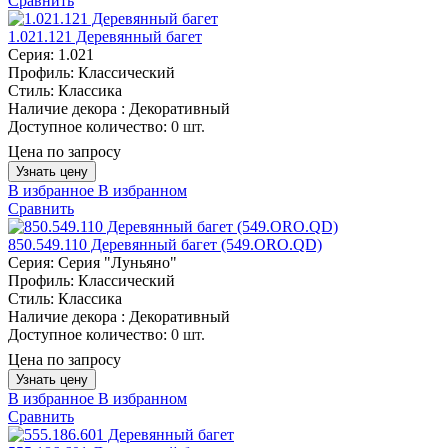
Сравнить
1.021.121 Деревянный багет
Серия:
1.021
Профиль:
Классический
Стиль:
Классика
Наличие декора :
Декоративный
Доступное количество:
0 шт.
Цена по запросу
Узнать цену
В избранное
В избранном
Сравнить
850.549.110 Деревянный багет (549.ORO.QD)
Серия:
Серия "Луньяно"
Профиль:
Классический
Стиль:
Классика
Наличие декора :
Декоративный
Доступное количество:
0 шт.
Цена по запросу
Узнать цену
В избранное
В избранном
Сравнить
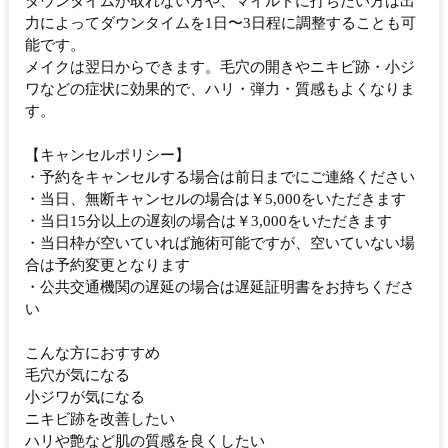
ダウンタイムが取れない方や、マイルドに打ちたい方は出
力によってダウンタイムを1日〜3日程に調整することも可
能です。
メイクは翌日からできます。毛穴の開きやニキビ跡・小ジ
ワなどの症状に効果的で、ハリ・弾力・質感もよくなりま
す。
【キャンセルポリシー】
・予約をキャンセルする場合は前日までにご連絡ください
・当日、無断キャンセルの場合は￥5,000をいただきます
・当日15分以上の遅刻の場合は￥3,000をいただきます
・当日枠が空いていれば施術可能ですが、空いていない場
合は予約変更となります
・公共交通機関の遅延の場合は遅延証明書をお持ちくださ
い
こんな方におすすめ
毛穴が気になる
小ジワが気になる
ニキビ跡を改善したい
ハリや艶など肌の質感を良くしたい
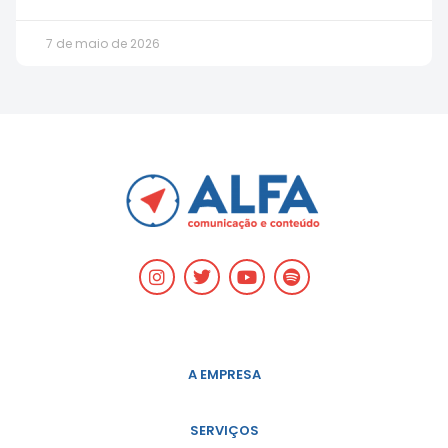
7 de maio de 2026
A EMPRESA
SERVIÇOS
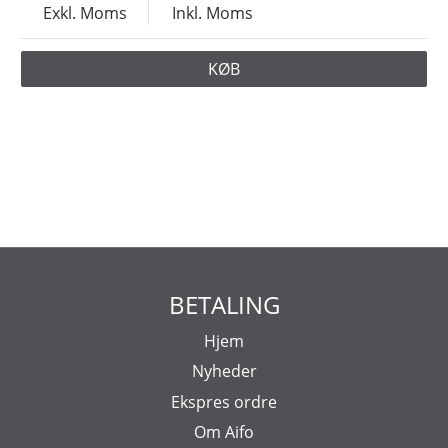
Exkl. Moms
Inkl. Moms
KØB
BETALING
Hjem
Nyheder
Ekspres ordre
Om Aifo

○ ○ ○ ○

DIRECTIVE
Aside from the pictures, copy all of the entries exactly.

WORKED SOLUTION
Сравнить
1.021.121 Деревянный багет
Серия:
1.021
Профиль:
Классический
Стиль:
Классика
Наличие декора :
Декоративный
Доступное количество:
0 шт.
Цена по запросу
Узнать цену
В избранное
В избранном
Сравнить
850.549.110 Деревянный багет (549.ORO.QD)
Серия:
Серия "Луньяно"
Профиль:
Классический
Стиль:
Классика
Наличие декора :
Декоративный
Доступное количество:
0 шт.
Цена по запросу
Узнать цену
В избранное
В избранном
Сравнить
ダウンタイムが取れない方や、マイルドに打ちたい方は出
力によってダウンタイムを1日〜3日程に調整することも可
能です。
メイクは翌日からできます。毛穴の開きやニキビ跡・小ジ
ワなどの症状に効果的で、ハリ・弾力・質感もよくなりま
す。
【キャンセルポリシー】
・予約をキャンセルする場合は前日までにご連絡ください
・当日、無断キャンセルの場合は￥5,000をいただきます
・当日15分以上の遅刻の場合は￥3,000をいただきます
・当日枠が空いていれば施術可能ですが、空いていない場
合は予約変更となります
・公共交通機関の遅延の場合は遅延証明書をお持ちくださ
い
こんな方におすすめ
毛穴が気になる
小ジワが気になる
ニキビ跡を改善したい
ハリや艶など肌の質感を良くしたい
7 de maio de 2026
A EMPRESA
SERVIÇOS
Exkl. Moms
Inkl. Moms
KØB
BETALING
Hjem
Nyheder
Ekspres ordre
Om Aifo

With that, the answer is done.